Some nodes are Highly overloaded due to this very case.
And if a node in the cluster gets rebooted it loses its primary shards and make the cluster even more unbalanced.
and not rebalance after re-adding.
+1 .. same issue here. 2 data node cluster.. primaries evenly balanced. One node died.... all primaries end up on live node (good). Bring the dead node back up, and we have all primaries on one, and all secondaries on another. Wont rebalance the primaries. This means all writes go to one node.... plus aggregate reads all come from one node. There is no spl,it usage acrss nodes.
Weirdly.. I am sure that the old versions of ES did this (not sure when it stopped).. but we do really need to have that ability put in.

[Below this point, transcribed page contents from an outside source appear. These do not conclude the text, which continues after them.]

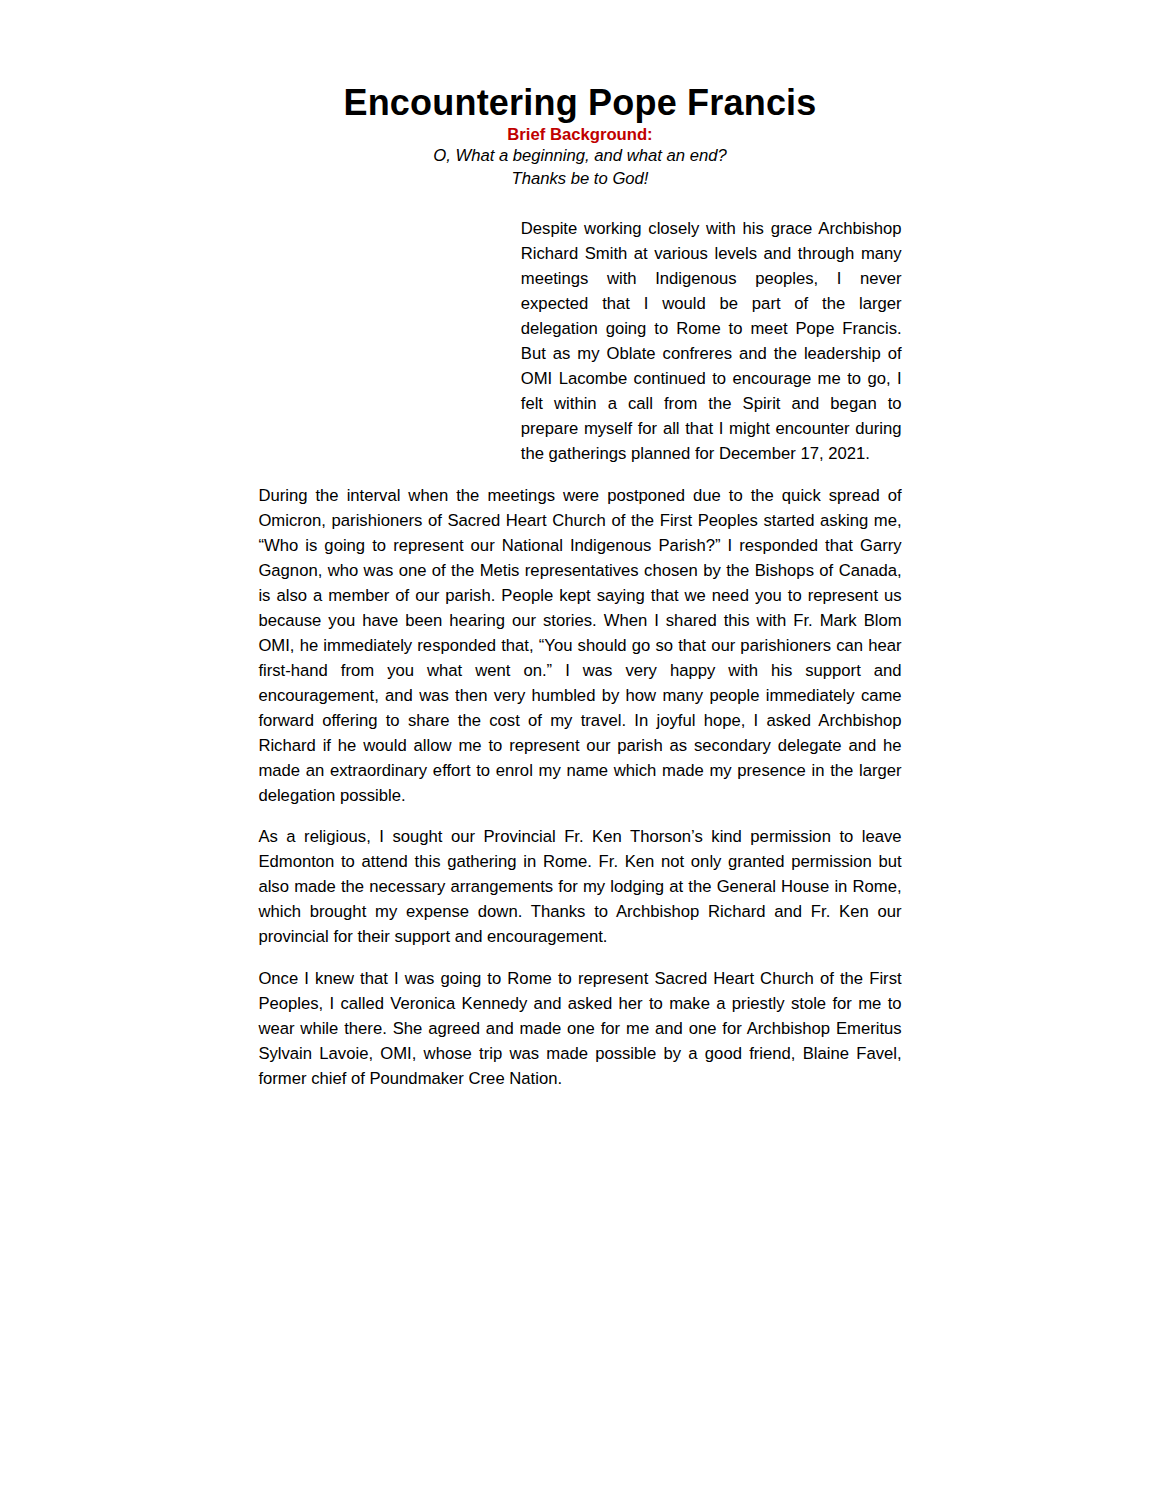Encountering Pope Francis
Brief Background:
O, What a beginning, and what an end?
Thanks be to God!
Despite working closely with his grace Archbishop Richard Smith at various levels and through many meetings with Indigenous peoples, I never expected that I would be part of the larger delegation going to Rome to meet Pope Francis. But as my Oblate confreres and the leadership of OMI Lacombe continued to encourage me to go, I felt within a call from the Spirit and began to prepare myself for all that I might encounter during the gatherings planned for December 17, 2021.
During the interval when the meetings were postponed due to the quick spread of Omicron, parishioners of Sacred Heart Church of the First Peoples started asking me, “Who is going to represent our National Indigenous Parish?” I responded that Garry Gagnon, who was one of the Metis representatives chosen by the Bishops of Canada, is also a member of our parish. People kept saying that we need you to represent us because you have been hearing our stories. When I shared this with Fr. Mark Blom OMI, he immediately responded that, “You should go so that our parishioners can hear first-hand from you what went on.” I was very happy with his support and encouragement, and was then very humbled by how many people immediately came forward offering to share the cost of my travel. In joyful hope, I asked Archbishop Richard if he would allow me to represent our parish as secondary delegate and he made an extraordinary effort to enrol my name which made my presence in the larger delegation possible.
As a religious, I sought our Provincial Fr. Ken Thorson’s kind permission to leave Edmonton to attend this gathering in Rome. Fr. Ken not only granted permission but also made the necessary arrangements for my lodging at the General House in Rome, which brought my expense down. Thanks to Archbishop Richard and Fr. Ken our provincial for their support and encouragement.
Once I knew that I was going to Rome to represent Sacred Heart Church of the First Peoples, I called Veronica Kennedy and asked her to make a priestly stole for me to wear while there. She agreed and made one for me and one for Archbishop Emeritus Sylvain Lavoie, OMI, whose trip was made possible by a good friend, Blaine Favel, former chief of Poundmaker Cree Nation.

Scratch that... found the way.
The 'cancel' command on the primary, cancels the current primary (on node 2) .. promotes teh replica (on node 1) to primary... and the new primary dumps its records to node 2... cool...
POST /_cluster/reroute
{
"commands": [
{
"cancel": {
"index":"my-index",
"shard": 3,
"node": "my-data-2",
"allow_primary":true
}
}
]
}
Most helpful comment
Posting some suggetions for elasticsearch-primary-balancer here .
As an update, I will post my rebalance tool too, sooner than later, I've been busy supporting clusre routing location awareness, as some of my cluster are using it, and that furher limtis the ways you can to try to balance shards roles.